*EXERCISE DIRECTIONS:* Reproduce word for word every line of text in the material below, leaving out the pictures.

(Stored records)
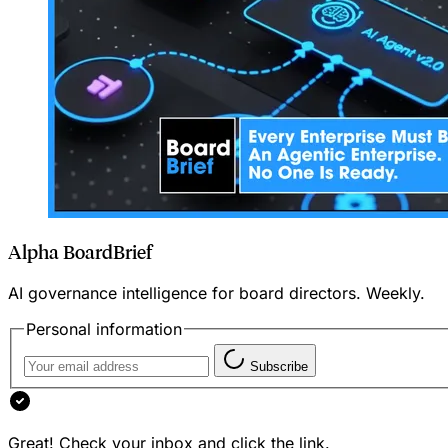
Alpha BoardBrief
AI governance intelligence for board directors. Weekly.
Personal information
Subscribe
Great! Check your inbox and click the link.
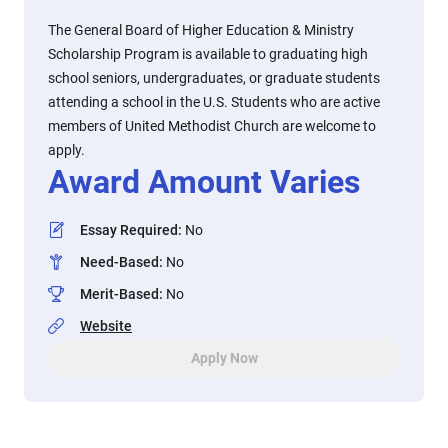
The General Board of Higher Education & Ministry
Scholarship Program is available to graduating high
school seniors, undergraduates, or graduate students
attending a school in the U.S. Students who are active
members of United Methodist Church are welcome to
apply.
Award Amount Varies
Essay Required
:
No
Need-Based
:
No
Merit-Based
:
No
Website
Apply Now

*ANSWER:*
Alpha BoardBrief
AI governance intelligence for board directors. Weekly.
Personal information
Subscribe
Great! Check your inbox and click the link.
The General Board of Higher Education & Ministry
Scholarship Program is available to graduating high
school seniors, undergraduates, or graduate students
attending a school in the U.S. Students who are active
members of United Methodist Church are welcome to
apply.
Award Amount Varies
Essay Required
:
No
Need-Based
:
No
Merit-Based
:
No
Website
Apply Now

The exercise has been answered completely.